▶ [TASK DESCRIPTION]
This exercise asks for every line of the material that contains the word "First".

Start of SOURCE INFORMATION

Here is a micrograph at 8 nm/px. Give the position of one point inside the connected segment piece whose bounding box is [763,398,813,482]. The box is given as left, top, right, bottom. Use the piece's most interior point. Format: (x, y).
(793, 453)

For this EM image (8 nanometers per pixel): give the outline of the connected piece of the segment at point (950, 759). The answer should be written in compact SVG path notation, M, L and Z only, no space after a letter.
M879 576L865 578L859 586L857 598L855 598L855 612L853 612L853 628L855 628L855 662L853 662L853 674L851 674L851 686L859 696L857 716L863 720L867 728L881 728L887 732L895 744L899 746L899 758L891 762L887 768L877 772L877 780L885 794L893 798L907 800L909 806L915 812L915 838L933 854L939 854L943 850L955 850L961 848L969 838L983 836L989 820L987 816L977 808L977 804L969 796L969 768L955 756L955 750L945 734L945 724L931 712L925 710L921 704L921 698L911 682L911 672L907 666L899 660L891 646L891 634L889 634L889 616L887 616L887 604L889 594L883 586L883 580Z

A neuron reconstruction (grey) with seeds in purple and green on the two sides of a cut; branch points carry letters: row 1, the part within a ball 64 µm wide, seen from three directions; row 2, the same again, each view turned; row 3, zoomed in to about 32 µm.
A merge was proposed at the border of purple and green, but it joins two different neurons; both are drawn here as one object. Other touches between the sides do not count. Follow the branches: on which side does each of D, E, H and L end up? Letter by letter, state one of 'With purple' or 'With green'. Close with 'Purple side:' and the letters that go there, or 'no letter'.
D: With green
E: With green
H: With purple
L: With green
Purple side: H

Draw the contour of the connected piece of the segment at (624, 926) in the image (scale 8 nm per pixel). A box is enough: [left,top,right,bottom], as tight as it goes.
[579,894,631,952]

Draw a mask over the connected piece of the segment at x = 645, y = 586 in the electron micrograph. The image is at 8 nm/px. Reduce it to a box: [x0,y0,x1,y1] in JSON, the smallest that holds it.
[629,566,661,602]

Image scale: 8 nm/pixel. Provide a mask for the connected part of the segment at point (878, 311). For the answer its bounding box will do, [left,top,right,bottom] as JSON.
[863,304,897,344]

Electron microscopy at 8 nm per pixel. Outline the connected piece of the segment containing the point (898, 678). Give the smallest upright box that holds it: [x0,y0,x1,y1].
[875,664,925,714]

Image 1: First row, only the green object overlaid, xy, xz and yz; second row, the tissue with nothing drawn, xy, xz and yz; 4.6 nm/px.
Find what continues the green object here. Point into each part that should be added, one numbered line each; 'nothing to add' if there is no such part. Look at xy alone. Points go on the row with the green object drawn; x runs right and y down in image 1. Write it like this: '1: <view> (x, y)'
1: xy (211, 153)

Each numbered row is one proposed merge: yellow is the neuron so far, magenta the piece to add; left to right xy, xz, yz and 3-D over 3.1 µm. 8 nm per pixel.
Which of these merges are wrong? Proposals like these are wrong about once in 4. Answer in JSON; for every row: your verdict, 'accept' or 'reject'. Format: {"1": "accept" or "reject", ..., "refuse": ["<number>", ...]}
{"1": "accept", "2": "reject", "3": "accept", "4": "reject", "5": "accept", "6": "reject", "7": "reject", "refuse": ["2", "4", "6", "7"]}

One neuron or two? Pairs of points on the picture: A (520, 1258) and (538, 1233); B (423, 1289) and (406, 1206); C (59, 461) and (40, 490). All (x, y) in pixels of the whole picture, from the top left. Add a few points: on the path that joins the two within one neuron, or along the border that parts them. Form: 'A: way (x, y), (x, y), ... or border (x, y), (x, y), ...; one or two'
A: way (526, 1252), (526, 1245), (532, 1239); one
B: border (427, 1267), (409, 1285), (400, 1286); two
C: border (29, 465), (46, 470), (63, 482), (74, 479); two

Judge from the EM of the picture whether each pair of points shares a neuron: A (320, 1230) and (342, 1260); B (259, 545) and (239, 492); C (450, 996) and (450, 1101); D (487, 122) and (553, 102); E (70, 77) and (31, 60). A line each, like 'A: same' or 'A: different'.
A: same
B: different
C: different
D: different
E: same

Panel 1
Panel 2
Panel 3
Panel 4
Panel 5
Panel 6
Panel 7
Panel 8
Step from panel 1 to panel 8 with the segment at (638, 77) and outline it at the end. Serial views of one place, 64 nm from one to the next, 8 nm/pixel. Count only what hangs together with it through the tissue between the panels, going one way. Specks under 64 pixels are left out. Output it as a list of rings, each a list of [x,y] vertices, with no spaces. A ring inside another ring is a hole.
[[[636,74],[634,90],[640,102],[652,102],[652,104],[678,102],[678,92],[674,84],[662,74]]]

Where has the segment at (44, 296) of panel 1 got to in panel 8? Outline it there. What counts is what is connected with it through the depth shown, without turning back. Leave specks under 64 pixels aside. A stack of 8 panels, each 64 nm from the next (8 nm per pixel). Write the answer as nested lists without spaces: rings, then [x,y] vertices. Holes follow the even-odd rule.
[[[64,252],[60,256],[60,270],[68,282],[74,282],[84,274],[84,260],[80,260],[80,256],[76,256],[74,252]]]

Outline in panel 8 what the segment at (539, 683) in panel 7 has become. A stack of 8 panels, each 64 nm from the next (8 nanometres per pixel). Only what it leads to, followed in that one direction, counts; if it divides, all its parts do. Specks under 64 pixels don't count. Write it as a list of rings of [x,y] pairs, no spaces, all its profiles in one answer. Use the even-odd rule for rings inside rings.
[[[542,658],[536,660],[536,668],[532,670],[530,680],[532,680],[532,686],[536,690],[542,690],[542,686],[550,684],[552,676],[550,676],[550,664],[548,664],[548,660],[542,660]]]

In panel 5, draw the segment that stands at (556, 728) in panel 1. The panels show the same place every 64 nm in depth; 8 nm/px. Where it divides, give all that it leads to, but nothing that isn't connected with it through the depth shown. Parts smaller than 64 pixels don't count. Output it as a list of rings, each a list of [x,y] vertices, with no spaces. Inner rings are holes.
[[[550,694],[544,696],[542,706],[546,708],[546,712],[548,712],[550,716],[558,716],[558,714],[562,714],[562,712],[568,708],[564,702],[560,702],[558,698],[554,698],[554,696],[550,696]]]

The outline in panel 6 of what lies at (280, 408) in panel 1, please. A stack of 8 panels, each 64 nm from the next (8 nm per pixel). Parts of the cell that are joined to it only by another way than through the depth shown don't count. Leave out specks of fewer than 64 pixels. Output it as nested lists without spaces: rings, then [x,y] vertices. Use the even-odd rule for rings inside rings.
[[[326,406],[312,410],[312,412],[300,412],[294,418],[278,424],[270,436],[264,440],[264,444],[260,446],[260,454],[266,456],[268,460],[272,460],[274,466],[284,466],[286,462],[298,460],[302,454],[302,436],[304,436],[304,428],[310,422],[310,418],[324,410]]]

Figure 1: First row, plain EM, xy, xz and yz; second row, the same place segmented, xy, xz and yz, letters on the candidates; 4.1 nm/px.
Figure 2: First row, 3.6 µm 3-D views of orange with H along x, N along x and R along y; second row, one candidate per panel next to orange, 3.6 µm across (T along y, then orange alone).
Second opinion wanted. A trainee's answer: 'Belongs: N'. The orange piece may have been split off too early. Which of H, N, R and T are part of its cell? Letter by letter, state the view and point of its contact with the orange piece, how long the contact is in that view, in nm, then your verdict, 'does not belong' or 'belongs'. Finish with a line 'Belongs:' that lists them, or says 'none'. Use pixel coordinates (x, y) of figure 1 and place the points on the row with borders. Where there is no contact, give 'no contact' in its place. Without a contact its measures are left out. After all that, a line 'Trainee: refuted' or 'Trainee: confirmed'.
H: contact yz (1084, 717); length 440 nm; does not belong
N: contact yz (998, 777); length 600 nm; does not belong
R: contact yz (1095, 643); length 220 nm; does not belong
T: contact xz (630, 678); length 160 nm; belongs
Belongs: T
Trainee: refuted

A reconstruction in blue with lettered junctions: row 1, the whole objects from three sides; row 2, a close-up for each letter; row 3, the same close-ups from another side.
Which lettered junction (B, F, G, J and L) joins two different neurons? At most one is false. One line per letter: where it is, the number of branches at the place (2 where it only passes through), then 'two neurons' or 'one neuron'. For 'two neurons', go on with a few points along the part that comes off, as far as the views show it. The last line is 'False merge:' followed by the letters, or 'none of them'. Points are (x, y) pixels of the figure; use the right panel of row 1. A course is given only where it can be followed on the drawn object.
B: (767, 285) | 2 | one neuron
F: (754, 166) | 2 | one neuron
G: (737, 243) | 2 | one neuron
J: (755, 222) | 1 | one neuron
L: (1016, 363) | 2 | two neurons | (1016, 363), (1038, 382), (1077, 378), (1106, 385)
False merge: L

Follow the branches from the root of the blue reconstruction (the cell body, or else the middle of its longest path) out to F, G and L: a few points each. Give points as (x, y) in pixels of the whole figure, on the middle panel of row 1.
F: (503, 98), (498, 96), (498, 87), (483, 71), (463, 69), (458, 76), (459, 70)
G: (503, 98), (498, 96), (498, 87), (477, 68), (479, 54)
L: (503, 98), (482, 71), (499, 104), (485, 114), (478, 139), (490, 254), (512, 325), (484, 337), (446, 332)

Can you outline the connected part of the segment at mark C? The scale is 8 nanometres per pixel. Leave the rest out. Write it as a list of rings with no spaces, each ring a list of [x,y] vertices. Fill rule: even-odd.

End of SOURCE INFORMATION

▶ [EXPECTED OUTPUT]
Image 1: First row, only the green object overlaid, xy, xz and yz; second row, the tissue with nothing drawn, xy, xz and yz; 4.6 nm/px.
Figure 1: First row, plain EM, xy, xz and yz; second row, the same place segmented, xy, xz and yz, letters on the candidates; 4.1 nm/px.
Figure 2: First row, 3.6 µm 3-D views of orange with H along x, N along x and R along y; second row, one candidate per panel next to orange, 3.6 µm across (T along y, then orange alone).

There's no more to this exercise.